How Gaius Marius Brought Backpacks to the Romans

The Battle of Aquae Sextiae, 102 BC. Engraving.
The Battle of Aquae Sextiae, 102 BC. Engraving. | PHAS/GettyImages

Marius also overhauled the Roman military’s logistics. Previously, supplies and weaponry were carried around in slow-moving carts that often got stuck on uneven and muddy terrain. 

To speed things up, Marius introduced the furca—a knapsack containing each soldier’s armor, weapons, and provisions, tied to a wooden pole and carried over their shoulders as they marched. 
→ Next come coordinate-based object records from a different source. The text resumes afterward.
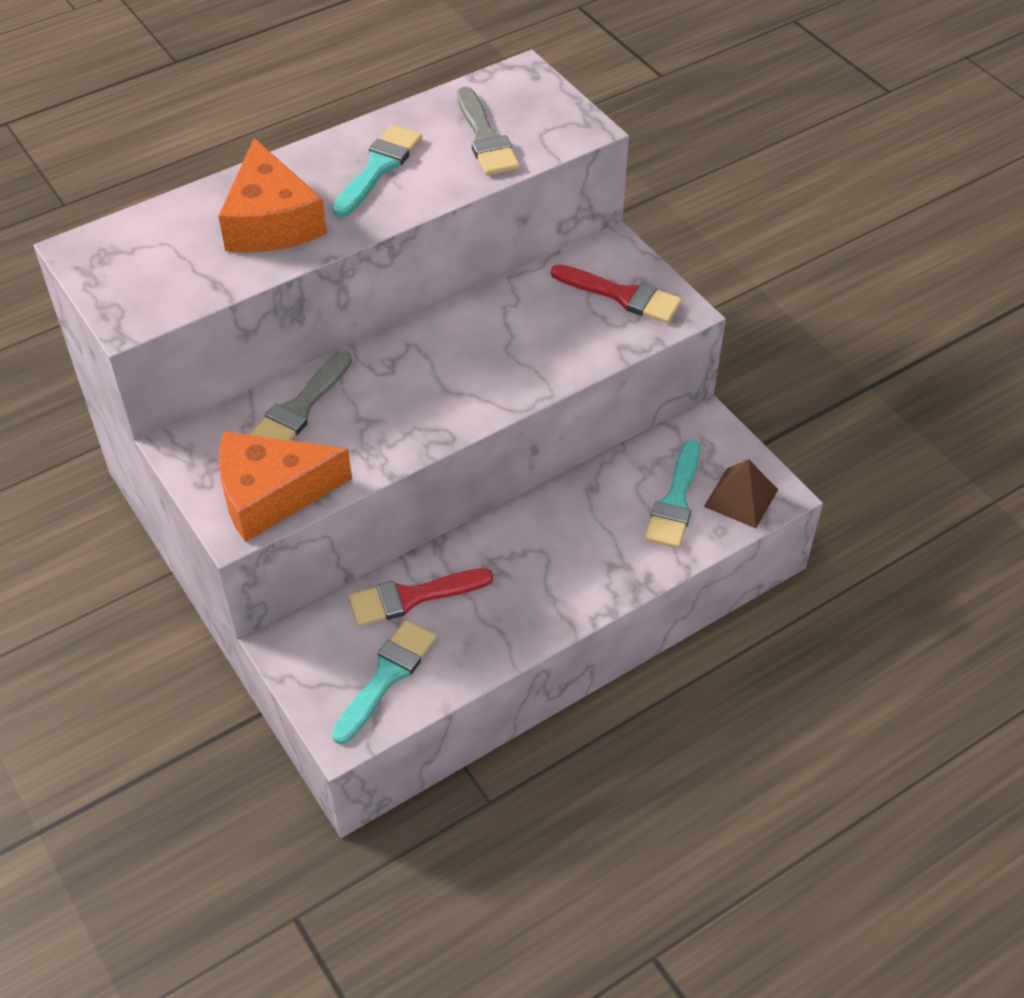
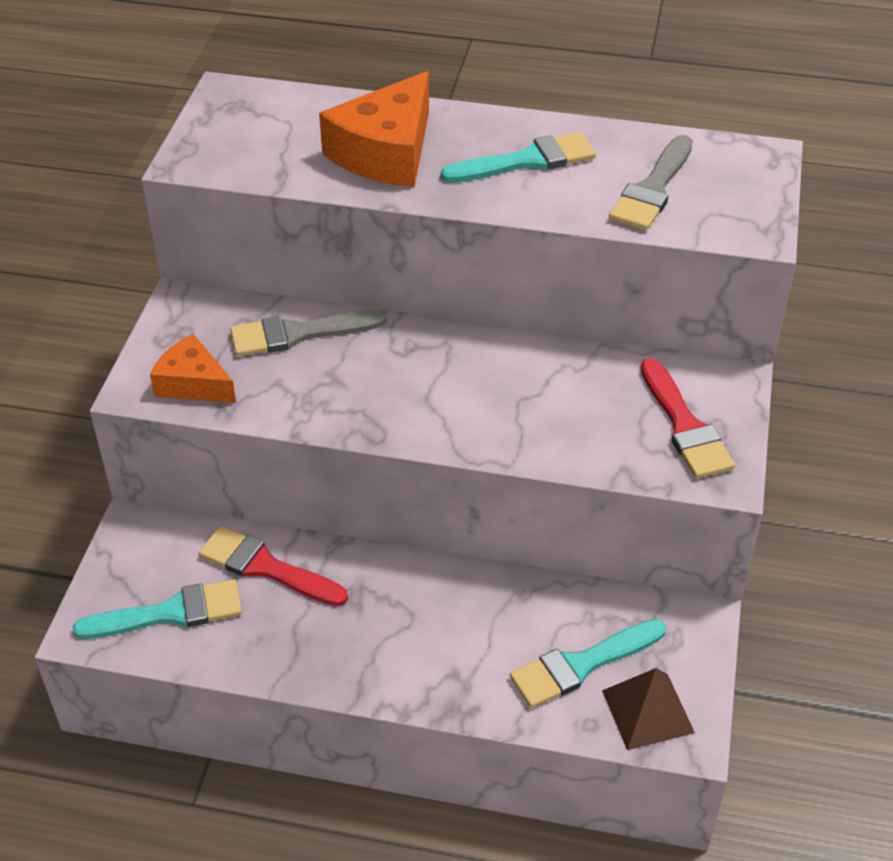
camera: 45 degrees right, 5 degrees down
(271, 494) = (193, 383): orange cheese -> orange cheese, size x0.62

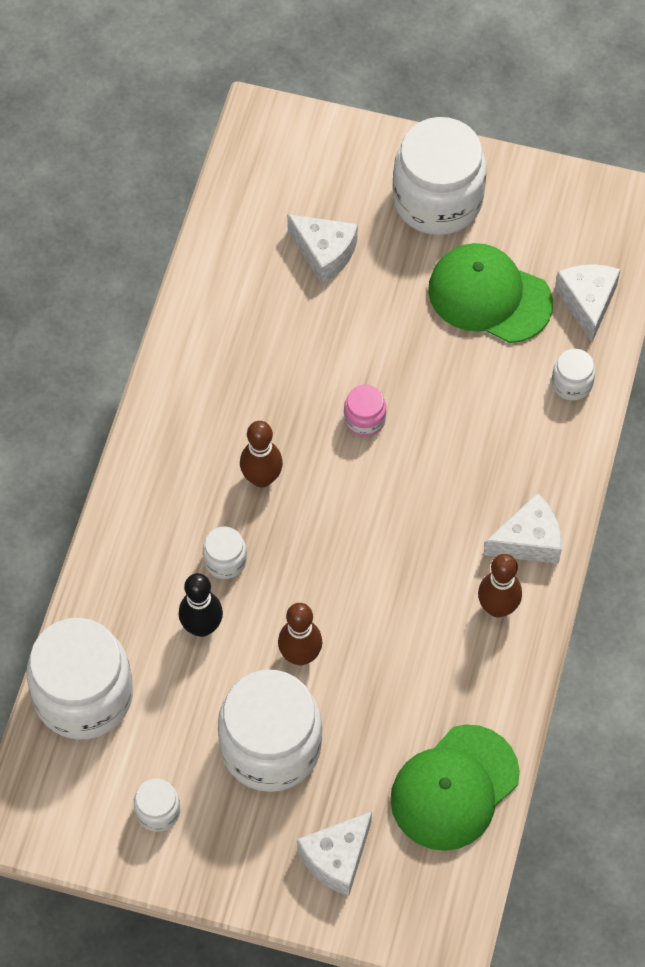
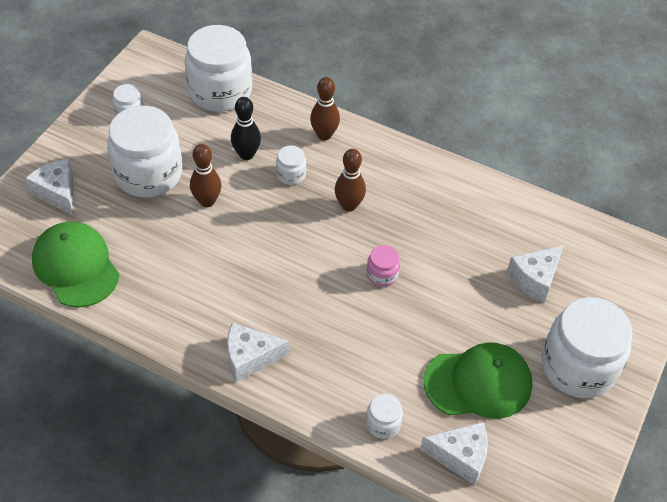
camera: 100 degrees right, 10 degrees down
(489, 296) = (478, 383): green cap -> green cap turned 45 degrees clockwise
(497, 607) = (201, 324): brown bowling pin -> brown bowling pin (324, 135)
(528, 541) = (250, 357): white cheese -> white cheese turned 90 degrees clockwise

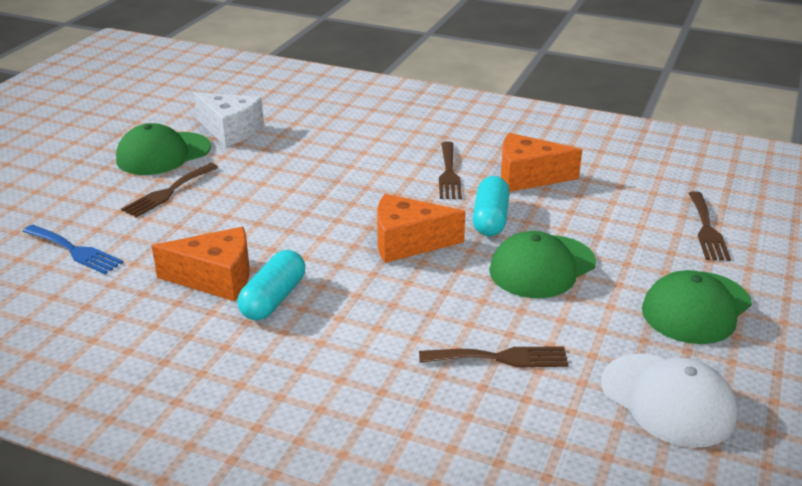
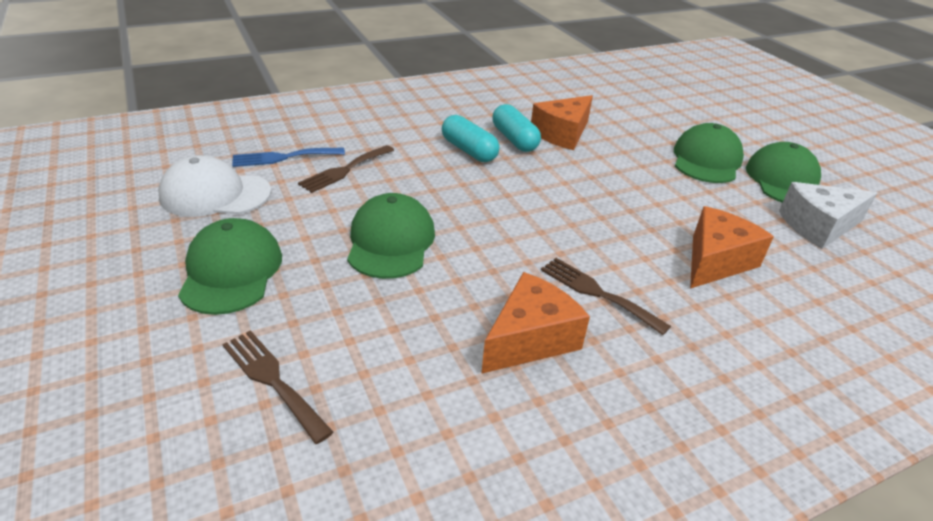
camera: 130 degrees right, 5 degrees up
(75, 251) = (651, 113): blue fork -> blue fork (283, 157)
(168, 192) = (706, 160): brown fork -> green cap
(408, 242) = (509, 208): orange cheese -> orange cheese (715, 261)
(490, 219) = (487, 263): turquoise capsule -> turquoise capsule (469, 150)

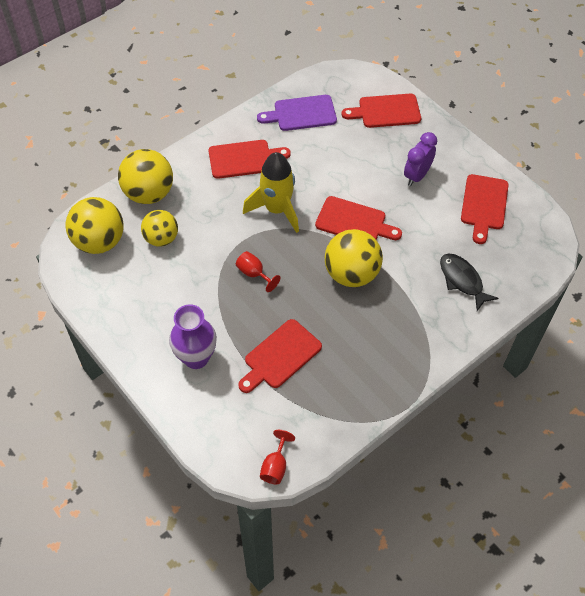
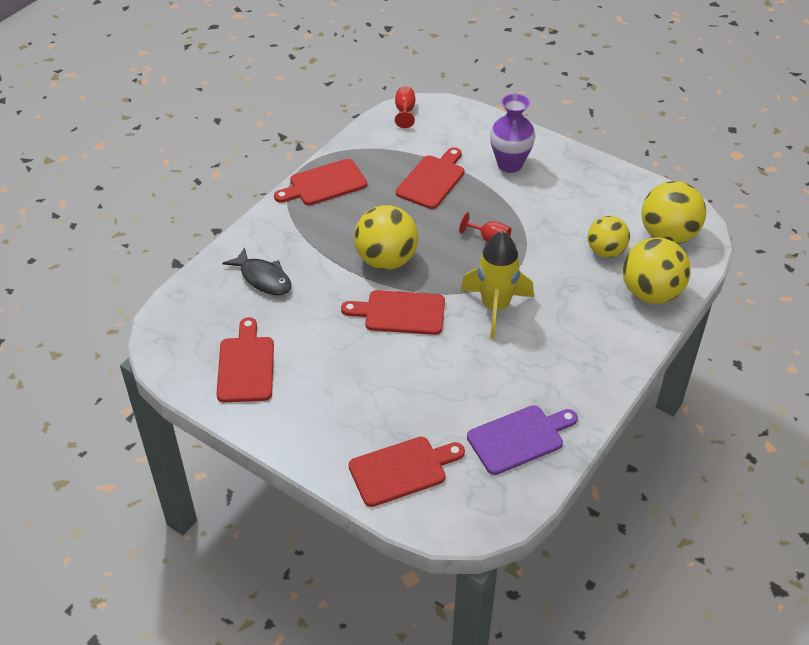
camera: 165 degrees right, 10 degrees down
(244, 159) = (564, 358): red cutting board -> red cutting board (324, 184)
(417, 176) = (337, 384): purple clock -> none

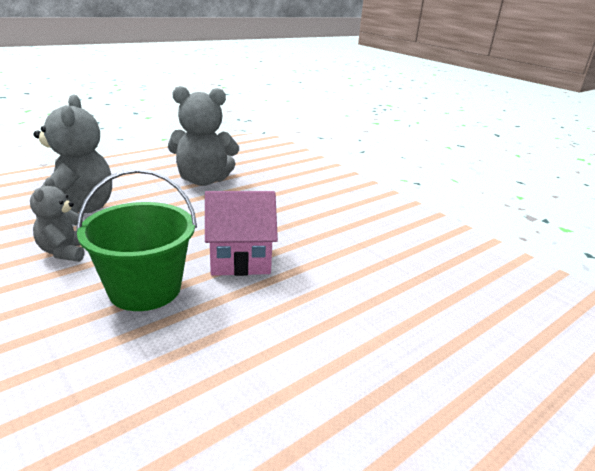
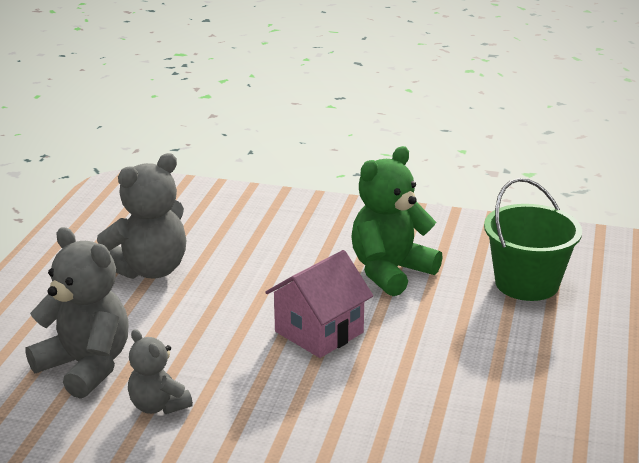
camera: 35 degrees left, 0 degrees up
(145, 289) = (287, 396): green bucket -> green bucket (527, 283)
(354, 244) = (390, 272): none -> green teddy bear

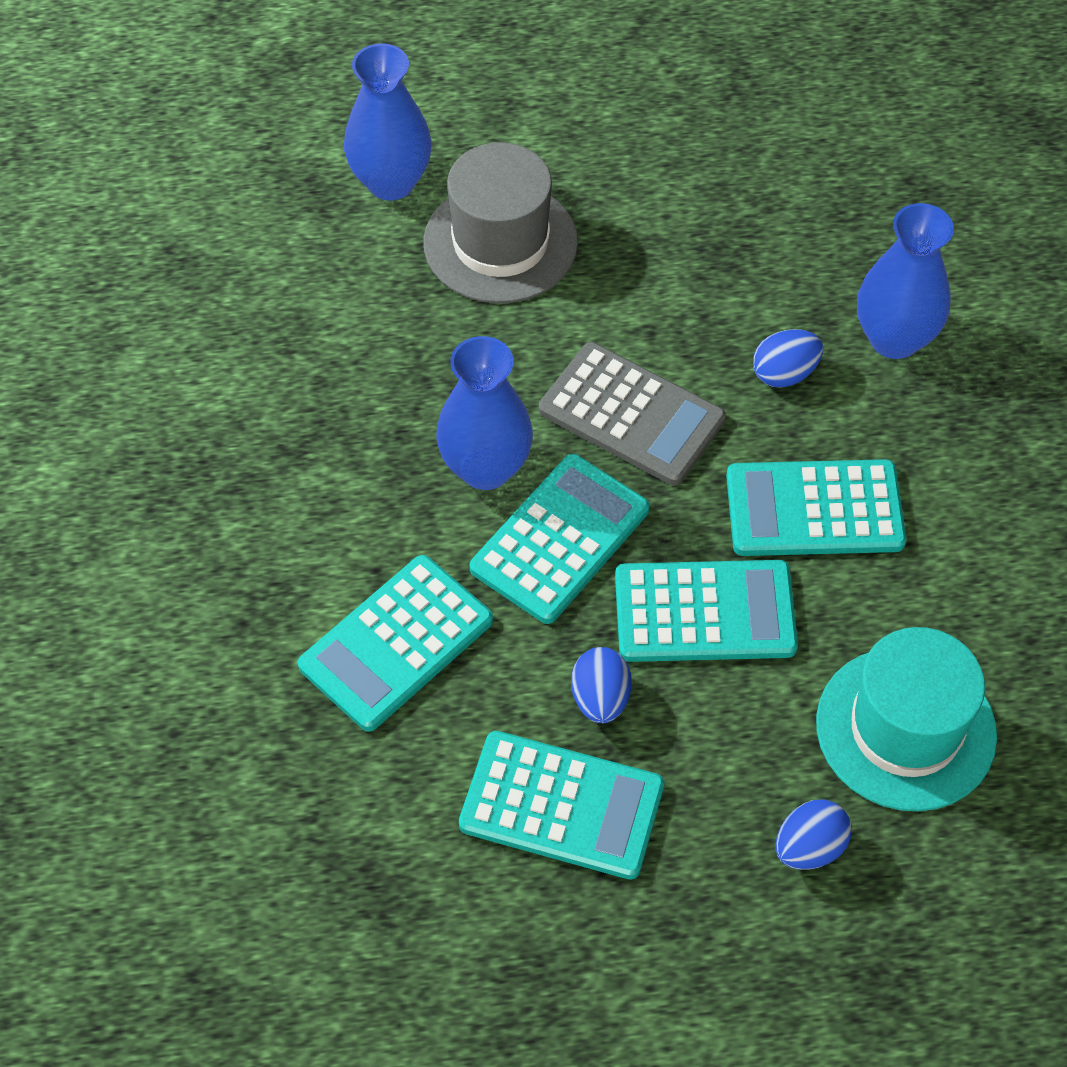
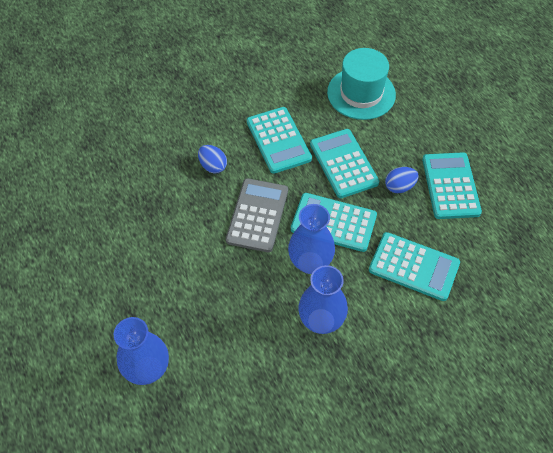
camera: 110 degrees left, 0 degrees up
(500, 242) = (174, 301): grey hat -> none
(809, 847) = (422, 110): blue egg -> none
(894, 338) = (180, 133): blue vase -> blue vase (321, 321)

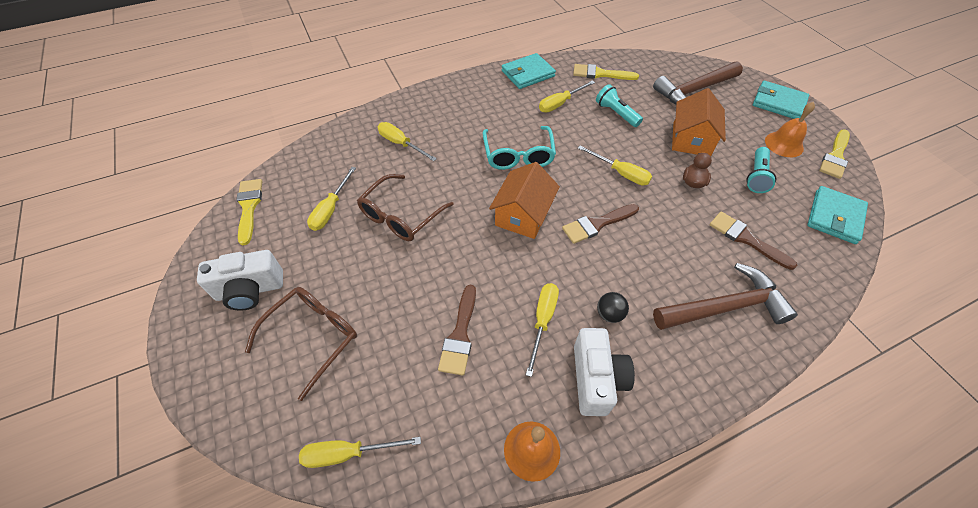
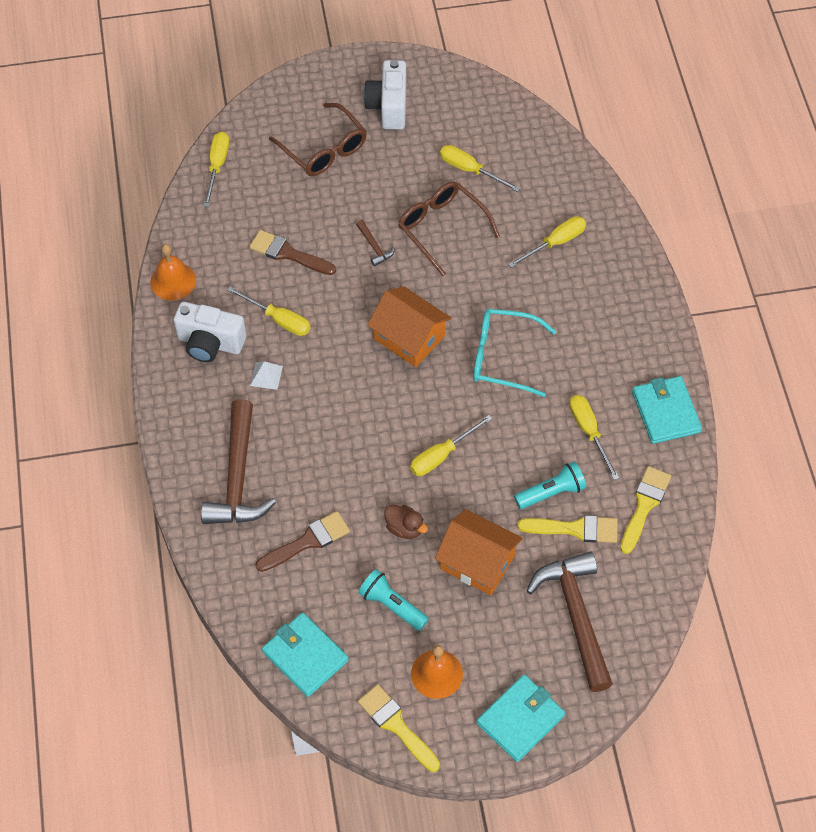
camera: 105 degrees right, 5 degrees up
(249, 207) = (494, 104): yellow brush -> yellow brush (575, 529)
(433, 261) = (374, 247): none -> brown hammer
(597, 224) = (374, 403): brown brush -> none
(609, 314) = (266, 375): black ball -> white pyramid

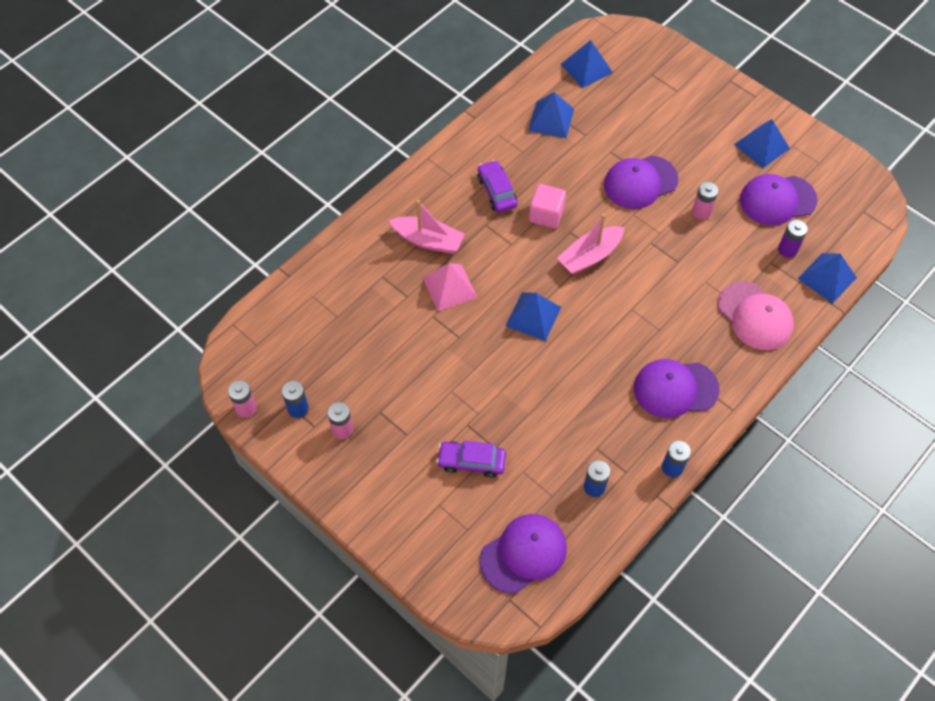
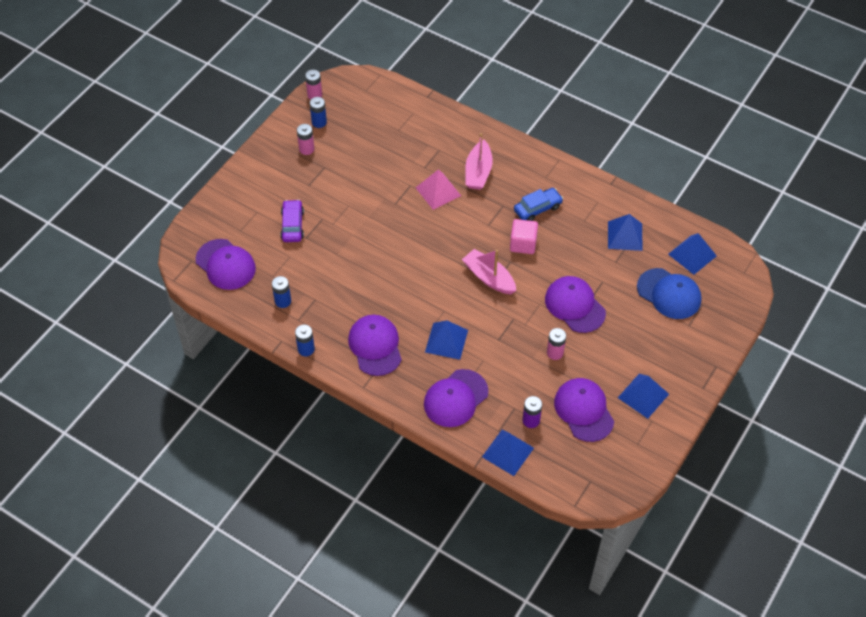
camera: 80 degrees right, 5 degrees down
(497, 191) = (537, 208): purple car -> blue car
(533, 316) = (423, 247): blue pyramid -> blue pyramid (446, 341)
(635, 98) = (669, 294): none -> blue cap
(755, 316) = (455, 398): pink cap -> purple cap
At first, the furca—Latin for “fork”—was incredibly unpopular. Soldiers serving in military units not under Marius’s control, and therefore unaffected by his reforms, derisively referred to their burdened brethren as muli Mariani—“Marius’s mules.”

However, ridicule quickly gave way to awe as the furca system revealed its potential during a battle against the Teutons and Ambrones, migrating tribes that were headed for Gaul and the Italian heartland. 

After giving the tribes a head start, Marius’s mobile troops caught up much more quickly than their enemies anticipated thanks to not having to wait for a baggage train. Using this surprise to their advantage, they achieved one of the biggest military victories in Roman history at the Battle of Aquae Sextiae, which resulted in the reported deaths of more than 100,000 people.

After defeating the tribes, Marius returned to Rome in triumph and went on to win yet more consular elections. But while he was hailed as the “Third Founder of Rome,” Marius’s career ended in chaos and turmoil. Before his reforms, soldiers were loyal to the Republic. Now, their allegiance was to the general who paid them. 

As a result, political power in Rome went from one strongman to another: first Marius, then his longtime rival Lucius Cornelius Sulla, and ultimately to Julius Caesar—in whom Sulla said he saw “more than one Marius”—and his adopted son Octavian, the future emperor Augustus.